Yes. I support masking policies in alignment with the CDC and AAP. I think the current policy in place at ICCSD is appropriate.
If you were required to cut the district’s budget, what areas would you look to for savings and why?
This is an important discussion that needs to happen and the Board needs to understand where every penny goes and why. I would first look to the administration for their recommendations as they are the experts. Secondly, an important resource that is often overlooked is input from the building staff. The employees on the front lines often have insight from which creative solutions can arise. I would not be in favor of cutting anything that would affect the quality of or access to instruction in the classroom.
Are there curriculum concerns that you have with the district?

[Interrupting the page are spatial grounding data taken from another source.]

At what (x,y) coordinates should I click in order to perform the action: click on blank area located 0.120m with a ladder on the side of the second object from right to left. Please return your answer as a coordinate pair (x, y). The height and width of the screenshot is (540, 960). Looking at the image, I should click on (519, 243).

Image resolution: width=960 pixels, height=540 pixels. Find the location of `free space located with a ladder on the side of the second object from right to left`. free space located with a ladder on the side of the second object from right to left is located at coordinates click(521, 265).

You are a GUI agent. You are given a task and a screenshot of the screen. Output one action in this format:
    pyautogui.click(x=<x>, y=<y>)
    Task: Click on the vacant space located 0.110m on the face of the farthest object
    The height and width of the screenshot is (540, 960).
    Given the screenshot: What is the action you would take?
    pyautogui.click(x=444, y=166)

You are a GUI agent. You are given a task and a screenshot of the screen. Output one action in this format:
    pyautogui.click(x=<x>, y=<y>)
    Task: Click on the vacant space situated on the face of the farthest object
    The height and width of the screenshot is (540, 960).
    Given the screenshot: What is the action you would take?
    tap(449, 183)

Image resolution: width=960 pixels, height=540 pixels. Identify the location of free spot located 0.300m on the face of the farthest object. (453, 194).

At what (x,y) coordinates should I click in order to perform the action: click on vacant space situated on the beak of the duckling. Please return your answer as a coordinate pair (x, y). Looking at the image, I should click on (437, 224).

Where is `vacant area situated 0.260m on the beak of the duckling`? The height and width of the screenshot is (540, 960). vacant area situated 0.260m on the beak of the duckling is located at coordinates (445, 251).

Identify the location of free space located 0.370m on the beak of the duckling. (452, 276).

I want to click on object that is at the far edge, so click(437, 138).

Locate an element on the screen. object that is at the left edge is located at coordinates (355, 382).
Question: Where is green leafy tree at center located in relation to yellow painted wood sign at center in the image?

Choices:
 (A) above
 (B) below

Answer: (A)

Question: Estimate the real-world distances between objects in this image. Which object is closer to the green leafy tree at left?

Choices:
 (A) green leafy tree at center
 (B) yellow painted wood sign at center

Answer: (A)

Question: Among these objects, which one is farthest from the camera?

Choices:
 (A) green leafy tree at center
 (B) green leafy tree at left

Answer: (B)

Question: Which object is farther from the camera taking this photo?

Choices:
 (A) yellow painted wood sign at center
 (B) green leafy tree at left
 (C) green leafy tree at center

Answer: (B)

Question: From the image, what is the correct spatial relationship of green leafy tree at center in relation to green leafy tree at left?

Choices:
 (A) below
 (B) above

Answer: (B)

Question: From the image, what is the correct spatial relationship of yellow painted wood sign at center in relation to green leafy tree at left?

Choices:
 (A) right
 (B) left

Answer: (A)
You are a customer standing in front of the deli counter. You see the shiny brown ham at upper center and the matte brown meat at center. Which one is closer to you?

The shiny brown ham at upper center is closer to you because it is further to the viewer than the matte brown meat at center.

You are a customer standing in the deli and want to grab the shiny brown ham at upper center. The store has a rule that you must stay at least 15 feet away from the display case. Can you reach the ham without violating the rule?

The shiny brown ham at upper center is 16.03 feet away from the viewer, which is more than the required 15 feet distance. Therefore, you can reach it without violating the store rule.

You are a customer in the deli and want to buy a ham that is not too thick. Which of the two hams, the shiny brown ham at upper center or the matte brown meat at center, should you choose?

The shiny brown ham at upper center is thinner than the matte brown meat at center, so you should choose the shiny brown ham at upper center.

What are they? What process should the district use to address the concern?
First, we should resist the temptation to water down the curriculum as we navigate our way through this pandemic. Our students are resilient and will meet any challenges they are presented. Secondly, the curriculum discussion should be expanded to include programs for students who are not college bound. We need instruction in place to enable these students to enter into a well paying career or apprenticeship when they graduate. Kirkwood’s college level courses are a valuable resource, but they have prerequisites, expenses and need for transportation. Our district has a curriculum review process and they rightly prioritized the review of the social studies curriculum following last summer’s racial justice movement.